节选文本 »
__________
题目
Source
http://codeforces.com/problemset/problem/528/D
Description
Leonid works for a small and promising start-up that works on decoding the human genome. His duties include solving complex problems of finding certain patterns in long strings consisting of letters 'A', 'T', 'G' and 'C'.
Let's consider the following scenario. There is a fragment of a human DNA chain, recorded as a string S. To analyze the fragment, you need to find all occurrences of string T in a string S. However, the matter is complicated by the fact that the original chain fragment could contain minor mutations, which, however, complicate the task of finding a fragment. Leonid proposed the following approach to solve this problem.
__________
练习题 A » 请用两句话概括这篇关于DNA片段匹配的题目描述。
练习题 B » 沿用原文的英文，接着这篇关于DNA片段匹配的题目描述往下写一段。
__________
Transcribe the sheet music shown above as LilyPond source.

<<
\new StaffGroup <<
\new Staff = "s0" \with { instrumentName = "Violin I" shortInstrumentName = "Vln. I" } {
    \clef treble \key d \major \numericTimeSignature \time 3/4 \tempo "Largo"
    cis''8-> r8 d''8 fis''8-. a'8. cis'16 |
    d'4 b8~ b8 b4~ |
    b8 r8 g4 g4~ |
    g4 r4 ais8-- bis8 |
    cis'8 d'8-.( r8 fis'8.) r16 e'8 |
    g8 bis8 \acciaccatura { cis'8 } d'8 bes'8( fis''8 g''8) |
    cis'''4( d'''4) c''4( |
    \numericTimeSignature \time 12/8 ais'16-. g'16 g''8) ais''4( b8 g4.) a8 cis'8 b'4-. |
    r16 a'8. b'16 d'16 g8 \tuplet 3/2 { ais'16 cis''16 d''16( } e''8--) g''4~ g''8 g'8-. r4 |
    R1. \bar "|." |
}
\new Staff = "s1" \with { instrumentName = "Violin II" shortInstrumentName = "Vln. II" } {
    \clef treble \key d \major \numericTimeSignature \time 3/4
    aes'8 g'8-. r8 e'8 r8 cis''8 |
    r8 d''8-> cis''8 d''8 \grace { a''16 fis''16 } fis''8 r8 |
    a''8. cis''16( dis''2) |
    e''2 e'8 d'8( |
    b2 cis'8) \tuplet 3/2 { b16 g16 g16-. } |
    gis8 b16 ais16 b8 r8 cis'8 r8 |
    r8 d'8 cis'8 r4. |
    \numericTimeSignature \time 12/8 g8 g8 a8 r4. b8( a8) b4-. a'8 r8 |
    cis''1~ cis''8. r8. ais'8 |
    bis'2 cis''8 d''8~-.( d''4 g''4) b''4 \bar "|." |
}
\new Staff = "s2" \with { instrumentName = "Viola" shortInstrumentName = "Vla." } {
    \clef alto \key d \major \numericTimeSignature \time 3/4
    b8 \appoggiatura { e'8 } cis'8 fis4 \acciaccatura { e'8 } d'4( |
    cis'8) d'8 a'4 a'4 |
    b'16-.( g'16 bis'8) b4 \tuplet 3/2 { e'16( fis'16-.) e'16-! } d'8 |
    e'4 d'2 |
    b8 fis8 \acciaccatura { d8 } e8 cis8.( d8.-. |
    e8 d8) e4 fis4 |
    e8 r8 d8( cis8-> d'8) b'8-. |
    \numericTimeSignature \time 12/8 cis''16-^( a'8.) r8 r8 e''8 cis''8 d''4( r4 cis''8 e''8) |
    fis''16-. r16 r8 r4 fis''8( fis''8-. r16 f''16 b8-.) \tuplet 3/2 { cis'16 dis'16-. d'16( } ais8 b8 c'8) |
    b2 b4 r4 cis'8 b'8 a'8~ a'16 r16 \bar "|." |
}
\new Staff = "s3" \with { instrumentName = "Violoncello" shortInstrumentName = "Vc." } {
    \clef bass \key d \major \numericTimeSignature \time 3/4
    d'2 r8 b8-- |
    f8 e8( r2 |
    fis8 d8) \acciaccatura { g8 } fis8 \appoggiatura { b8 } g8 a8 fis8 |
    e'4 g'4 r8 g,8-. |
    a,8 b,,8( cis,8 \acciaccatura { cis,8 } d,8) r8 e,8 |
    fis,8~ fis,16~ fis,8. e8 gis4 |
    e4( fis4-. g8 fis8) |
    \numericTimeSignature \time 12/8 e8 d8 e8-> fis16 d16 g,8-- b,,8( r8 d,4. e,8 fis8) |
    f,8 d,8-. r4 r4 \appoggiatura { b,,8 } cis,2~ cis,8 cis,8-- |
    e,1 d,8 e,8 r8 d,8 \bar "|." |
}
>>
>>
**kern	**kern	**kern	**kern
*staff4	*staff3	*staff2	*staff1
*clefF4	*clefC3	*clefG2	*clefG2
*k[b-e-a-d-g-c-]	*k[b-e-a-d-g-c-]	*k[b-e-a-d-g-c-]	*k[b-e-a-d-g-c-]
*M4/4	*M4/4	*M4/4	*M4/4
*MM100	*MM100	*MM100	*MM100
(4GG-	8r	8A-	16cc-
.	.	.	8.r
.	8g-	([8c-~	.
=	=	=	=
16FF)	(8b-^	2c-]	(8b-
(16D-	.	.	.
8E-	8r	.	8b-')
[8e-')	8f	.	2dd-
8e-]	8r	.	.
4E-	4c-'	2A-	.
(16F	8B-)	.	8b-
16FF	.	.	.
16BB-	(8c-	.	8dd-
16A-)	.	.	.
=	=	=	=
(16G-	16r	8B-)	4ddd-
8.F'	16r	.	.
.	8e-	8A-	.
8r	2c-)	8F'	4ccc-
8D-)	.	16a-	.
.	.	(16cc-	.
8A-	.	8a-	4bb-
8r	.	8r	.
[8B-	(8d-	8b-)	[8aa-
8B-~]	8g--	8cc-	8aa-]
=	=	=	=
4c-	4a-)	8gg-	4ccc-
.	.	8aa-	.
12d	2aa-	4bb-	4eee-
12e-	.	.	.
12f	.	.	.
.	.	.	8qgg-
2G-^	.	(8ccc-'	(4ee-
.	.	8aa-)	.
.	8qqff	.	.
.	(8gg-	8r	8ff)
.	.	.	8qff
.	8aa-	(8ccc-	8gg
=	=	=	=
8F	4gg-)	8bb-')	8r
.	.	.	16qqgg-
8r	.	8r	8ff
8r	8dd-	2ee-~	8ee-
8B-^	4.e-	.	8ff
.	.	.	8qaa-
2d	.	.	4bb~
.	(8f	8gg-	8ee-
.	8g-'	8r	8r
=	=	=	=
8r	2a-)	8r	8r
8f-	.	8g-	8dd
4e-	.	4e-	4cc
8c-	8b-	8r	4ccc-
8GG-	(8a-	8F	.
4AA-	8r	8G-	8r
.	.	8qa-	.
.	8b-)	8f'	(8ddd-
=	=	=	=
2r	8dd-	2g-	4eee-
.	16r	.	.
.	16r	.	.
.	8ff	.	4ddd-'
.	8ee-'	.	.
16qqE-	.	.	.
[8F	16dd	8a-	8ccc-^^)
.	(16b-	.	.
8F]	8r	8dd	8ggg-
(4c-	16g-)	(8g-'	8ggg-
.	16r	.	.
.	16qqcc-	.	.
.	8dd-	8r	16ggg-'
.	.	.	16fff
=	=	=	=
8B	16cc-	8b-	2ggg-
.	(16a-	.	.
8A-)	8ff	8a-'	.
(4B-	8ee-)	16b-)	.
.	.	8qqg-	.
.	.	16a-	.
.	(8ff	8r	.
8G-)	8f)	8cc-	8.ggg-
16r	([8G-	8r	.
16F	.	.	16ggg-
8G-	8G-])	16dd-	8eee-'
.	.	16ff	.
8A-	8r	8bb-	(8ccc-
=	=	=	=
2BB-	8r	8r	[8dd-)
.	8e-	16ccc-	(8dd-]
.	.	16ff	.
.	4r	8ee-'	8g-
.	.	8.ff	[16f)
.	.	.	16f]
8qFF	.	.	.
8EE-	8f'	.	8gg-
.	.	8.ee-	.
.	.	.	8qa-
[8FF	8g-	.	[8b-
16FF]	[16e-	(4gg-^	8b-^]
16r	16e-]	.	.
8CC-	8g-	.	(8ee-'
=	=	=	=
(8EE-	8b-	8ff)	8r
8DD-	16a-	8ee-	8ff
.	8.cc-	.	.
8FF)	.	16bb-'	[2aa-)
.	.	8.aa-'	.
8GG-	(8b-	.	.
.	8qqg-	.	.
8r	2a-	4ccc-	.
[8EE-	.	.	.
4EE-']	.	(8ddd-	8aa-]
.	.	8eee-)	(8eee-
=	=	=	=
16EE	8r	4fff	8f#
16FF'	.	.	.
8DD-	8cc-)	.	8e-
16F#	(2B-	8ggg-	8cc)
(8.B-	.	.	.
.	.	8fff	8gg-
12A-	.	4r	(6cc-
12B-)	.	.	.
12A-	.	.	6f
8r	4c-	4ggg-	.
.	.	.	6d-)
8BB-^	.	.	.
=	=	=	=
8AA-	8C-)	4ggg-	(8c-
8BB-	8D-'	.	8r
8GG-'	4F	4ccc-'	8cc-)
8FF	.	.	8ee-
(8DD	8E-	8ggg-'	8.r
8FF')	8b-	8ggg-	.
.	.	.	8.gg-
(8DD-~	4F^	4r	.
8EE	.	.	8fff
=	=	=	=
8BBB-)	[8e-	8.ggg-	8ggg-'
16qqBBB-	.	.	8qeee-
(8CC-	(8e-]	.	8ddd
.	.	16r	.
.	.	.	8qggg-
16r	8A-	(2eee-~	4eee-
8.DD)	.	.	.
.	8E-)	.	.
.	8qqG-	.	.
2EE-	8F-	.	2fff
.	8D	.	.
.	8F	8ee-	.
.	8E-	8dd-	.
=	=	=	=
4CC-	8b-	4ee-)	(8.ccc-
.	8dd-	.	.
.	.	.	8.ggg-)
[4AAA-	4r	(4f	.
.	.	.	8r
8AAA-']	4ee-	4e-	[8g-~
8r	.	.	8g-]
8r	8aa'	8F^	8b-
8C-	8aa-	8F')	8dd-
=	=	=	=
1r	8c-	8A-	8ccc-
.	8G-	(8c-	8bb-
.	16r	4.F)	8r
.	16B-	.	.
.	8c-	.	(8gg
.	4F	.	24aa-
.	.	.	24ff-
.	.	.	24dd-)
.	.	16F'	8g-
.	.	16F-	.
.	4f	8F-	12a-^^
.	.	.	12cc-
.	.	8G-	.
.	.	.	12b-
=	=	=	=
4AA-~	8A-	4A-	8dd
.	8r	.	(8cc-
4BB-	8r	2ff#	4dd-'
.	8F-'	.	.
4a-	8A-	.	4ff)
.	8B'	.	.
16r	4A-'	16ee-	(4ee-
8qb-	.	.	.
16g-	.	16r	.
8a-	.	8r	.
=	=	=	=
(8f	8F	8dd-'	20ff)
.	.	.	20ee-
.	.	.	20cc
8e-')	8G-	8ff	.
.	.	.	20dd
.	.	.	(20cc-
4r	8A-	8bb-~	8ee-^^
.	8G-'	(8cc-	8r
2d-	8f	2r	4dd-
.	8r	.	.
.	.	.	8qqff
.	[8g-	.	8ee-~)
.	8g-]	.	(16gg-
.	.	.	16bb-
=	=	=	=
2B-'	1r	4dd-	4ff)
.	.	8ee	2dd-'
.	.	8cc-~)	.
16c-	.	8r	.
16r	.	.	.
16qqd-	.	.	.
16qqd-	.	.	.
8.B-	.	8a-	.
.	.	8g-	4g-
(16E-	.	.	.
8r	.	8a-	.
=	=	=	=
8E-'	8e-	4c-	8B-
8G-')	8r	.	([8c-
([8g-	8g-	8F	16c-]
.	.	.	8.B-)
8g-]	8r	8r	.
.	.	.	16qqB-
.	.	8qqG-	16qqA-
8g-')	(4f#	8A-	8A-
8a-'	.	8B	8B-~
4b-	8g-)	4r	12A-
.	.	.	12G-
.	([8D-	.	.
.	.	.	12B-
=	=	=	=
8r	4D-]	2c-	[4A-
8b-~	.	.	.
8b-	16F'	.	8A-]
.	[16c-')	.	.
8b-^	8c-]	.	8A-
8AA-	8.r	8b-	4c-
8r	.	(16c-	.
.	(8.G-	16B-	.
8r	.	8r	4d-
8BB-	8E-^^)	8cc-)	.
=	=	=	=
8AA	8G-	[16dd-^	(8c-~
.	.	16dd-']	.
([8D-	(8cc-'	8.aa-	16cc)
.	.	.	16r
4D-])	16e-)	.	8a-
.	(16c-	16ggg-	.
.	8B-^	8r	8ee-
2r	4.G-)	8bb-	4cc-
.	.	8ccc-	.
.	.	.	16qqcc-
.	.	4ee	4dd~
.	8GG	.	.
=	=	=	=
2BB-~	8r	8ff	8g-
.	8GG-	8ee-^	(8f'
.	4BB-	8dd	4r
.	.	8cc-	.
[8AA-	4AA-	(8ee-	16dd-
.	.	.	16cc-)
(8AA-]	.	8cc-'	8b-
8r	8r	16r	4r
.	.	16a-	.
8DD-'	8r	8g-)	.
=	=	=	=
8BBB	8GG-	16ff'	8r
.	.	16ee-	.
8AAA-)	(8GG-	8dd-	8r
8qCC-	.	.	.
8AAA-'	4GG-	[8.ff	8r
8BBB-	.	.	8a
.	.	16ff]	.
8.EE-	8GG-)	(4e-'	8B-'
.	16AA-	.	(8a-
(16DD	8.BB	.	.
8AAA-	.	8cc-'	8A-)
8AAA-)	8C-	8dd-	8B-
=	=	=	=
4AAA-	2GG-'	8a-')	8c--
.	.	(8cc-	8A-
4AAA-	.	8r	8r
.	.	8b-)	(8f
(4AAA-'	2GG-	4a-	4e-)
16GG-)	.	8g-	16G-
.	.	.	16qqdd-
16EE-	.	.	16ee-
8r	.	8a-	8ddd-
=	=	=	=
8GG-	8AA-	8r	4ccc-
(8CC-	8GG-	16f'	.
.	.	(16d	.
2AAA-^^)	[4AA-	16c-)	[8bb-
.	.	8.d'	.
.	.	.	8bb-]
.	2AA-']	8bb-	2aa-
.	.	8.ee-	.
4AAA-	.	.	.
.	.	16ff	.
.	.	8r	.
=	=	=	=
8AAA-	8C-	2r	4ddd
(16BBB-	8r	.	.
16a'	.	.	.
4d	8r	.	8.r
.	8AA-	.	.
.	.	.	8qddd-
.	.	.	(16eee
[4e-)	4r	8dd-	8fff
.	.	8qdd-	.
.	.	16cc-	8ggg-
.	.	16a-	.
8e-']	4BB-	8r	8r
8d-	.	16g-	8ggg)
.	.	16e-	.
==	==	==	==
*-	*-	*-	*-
__________
书面回答 A » 这道Codeforces题目（528/D）讲述Leonid在一家研究人类基因组解码的初创公司工作，负责在由字母A、T、G、C组成的长字符串中查找特定模式。题目要求在记录人类DNA片段的字符串S中找出字符串T的所有出现位置，但原始片段可能含有微小突变，使查找更复杂，为此Leonid提出了一种解决方法。

书面回答 B »
Let's write down integer k ≥ 0 — the error threshold. We will say that string T occurs in string S on position i (1 ≤ i ≤ |S| - |T| + 1), if after putting string T along with this position, each character of string T corresponds to the some character of the same value in string S at the distance of at most k. More formally, for any j (1 ≤ j ≤ |T|) there must exist such p (1 ≤ p ≤ |S|), that |(i + j - 1) - p| ≤ k and S[p] = T[j].
For example, corresponding to the given definition, string "ACAT" occurs in string "AGCAATTCAT" in positions 2, 3 and 6.
Note that at k = 0 the given definition transforms to a simple definition of the occurrence of a string in a string.
Help Leonid by calculating in how many positions the given string T occurs in the given string S with the given error threshold.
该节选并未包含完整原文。